→ **WORK ORDER A**
In the knitting machine thread, what price does one reply give for the Silver Reed LK150?

→ **TEXT EXCERPT**
# Knitting machines for Double knitting



## Beth Standing (Mar 22, 2011)

I am considering buying a machine to knit double knitting yarn, which machine do you suggest please? What are the best buys, I know zilch about knitting machines for DK xxx


----------



## susanjoy (Aug 13, 2013)

Hi Beth, you should be able to knit a fine DK on your standard gauge at a high tension or on every other needle at a lower tension. Chunky machines knit DK on the lower tension settings. Otherwise the mid-gauge machines, like the Silver Reed LK150 are specifically for the yarns between 4 ply and the very chunky yarns. However, most of these machines are very basic, plastic bed models.


----------



## Uyvonne (Dec 18, 2011)

For a beginner I would recommend the LK150 from Silver Reed. It is a relative inexpensive machine, under $500. This machine also has a lot of pattern support and is easy to use. It does not have a ribber so ribbing nmust be done by hand or through manual manipulation.

→ **DATA RECORDS**
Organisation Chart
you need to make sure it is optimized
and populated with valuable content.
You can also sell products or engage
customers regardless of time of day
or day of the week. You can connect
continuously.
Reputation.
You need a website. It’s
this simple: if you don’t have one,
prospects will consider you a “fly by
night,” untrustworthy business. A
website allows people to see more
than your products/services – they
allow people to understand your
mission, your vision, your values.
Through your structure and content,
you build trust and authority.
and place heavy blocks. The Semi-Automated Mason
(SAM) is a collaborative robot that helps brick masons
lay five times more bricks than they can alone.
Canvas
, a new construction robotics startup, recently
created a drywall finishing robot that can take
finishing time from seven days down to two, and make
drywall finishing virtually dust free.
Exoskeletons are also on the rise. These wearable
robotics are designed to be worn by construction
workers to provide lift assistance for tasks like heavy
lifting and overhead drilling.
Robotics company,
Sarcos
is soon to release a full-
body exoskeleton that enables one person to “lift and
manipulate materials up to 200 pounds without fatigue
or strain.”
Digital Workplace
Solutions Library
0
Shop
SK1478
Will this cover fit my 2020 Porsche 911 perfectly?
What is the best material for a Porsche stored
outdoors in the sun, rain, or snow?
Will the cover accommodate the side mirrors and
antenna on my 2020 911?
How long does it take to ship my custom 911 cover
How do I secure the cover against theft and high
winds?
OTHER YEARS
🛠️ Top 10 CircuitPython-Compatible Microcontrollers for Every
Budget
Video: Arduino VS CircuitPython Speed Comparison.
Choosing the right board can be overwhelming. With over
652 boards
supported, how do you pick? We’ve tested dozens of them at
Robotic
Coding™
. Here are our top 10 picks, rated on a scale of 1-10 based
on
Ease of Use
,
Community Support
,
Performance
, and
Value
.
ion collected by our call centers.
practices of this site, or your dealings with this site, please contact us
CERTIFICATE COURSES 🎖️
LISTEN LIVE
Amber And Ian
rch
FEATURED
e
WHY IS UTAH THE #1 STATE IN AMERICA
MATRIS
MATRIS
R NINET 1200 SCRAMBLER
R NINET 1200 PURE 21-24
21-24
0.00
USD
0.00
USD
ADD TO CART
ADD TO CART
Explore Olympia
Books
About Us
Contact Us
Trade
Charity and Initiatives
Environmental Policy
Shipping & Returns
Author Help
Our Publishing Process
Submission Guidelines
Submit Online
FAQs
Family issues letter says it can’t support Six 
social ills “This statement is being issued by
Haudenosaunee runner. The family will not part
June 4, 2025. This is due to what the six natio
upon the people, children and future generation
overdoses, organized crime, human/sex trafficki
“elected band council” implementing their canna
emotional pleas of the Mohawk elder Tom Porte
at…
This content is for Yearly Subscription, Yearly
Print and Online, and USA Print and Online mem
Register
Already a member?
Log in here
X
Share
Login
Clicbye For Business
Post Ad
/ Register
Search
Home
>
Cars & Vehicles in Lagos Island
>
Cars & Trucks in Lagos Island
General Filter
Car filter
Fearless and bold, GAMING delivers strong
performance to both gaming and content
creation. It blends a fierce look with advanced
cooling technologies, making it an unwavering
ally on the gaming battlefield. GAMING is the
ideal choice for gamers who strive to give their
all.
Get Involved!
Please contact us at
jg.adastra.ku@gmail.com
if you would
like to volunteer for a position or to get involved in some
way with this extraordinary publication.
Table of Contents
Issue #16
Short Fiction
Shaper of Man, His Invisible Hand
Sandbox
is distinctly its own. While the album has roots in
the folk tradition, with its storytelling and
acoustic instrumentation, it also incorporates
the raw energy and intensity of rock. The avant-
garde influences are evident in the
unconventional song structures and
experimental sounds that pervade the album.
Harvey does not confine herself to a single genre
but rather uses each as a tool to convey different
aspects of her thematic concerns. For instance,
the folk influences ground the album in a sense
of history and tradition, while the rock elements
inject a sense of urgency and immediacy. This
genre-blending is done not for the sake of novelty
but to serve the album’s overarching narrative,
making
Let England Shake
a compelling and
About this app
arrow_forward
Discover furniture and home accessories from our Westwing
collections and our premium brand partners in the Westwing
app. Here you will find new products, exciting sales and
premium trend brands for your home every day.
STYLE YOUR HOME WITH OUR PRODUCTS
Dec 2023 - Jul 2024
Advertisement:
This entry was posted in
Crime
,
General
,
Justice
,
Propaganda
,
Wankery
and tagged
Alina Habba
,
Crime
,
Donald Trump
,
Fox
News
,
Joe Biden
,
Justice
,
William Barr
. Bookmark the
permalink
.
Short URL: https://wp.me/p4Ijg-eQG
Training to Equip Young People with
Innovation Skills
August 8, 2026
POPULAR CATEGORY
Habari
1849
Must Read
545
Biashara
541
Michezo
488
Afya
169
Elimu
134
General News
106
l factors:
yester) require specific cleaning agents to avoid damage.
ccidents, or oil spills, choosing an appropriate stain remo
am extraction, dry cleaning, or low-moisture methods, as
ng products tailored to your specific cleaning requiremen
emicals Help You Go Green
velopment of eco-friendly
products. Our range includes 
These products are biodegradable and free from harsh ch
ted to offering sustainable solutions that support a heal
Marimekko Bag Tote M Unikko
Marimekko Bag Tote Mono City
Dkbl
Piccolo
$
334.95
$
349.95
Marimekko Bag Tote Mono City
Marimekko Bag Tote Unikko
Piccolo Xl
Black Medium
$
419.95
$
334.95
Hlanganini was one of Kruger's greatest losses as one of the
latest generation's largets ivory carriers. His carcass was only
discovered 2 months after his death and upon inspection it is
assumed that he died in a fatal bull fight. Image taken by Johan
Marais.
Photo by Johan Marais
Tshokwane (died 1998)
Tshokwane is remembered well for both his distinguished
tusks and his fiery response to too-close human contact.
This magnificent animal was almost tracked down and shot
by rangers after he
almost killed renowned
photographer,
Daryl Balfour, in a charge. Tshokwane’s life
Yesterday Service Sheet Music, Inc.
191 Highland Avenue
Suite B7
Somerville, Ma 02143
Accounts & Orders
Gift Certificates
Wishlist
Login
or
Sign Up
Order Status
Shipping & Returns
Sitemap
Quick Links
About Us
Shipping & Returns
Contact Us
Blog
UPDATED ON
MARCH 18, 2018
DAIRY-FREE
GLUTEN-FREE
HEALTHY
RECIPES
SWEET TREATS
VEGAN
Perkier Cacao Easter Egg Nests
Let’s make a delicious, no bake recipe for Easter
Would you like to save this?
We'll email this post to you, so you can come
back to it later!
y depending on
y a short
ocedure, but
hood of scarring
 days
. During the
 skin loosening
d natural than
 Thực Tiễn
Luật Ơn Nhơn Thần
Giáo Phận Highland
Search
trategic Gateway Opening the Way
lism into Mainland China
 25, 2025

→ **WORK ORDER B**
Copy the rows word for word, starting at the very beginning of the rows and ending at the line that contains "you build trust and authority.", with both of those lines included.

→ **PROBLEM SOLUTION A**
Under $500.

→ **PROBLEM SOLUTION B**
Organisation Chart
you need to make sure it is optimized
and populated with valuable content.
You can also sell products or engage
customers regardless of time of day
or day of the week. You can connect
continuously.
Reputation.
You need a website. It’s
this simple: if you don’t have one,
prospects will consider you a “fly by
night,” untrustworthy business. A
website allows people to see more
than your products/services – they
allow people to understand your
mission, your vision, your values.
Through your structure and content,
you build trust and authority.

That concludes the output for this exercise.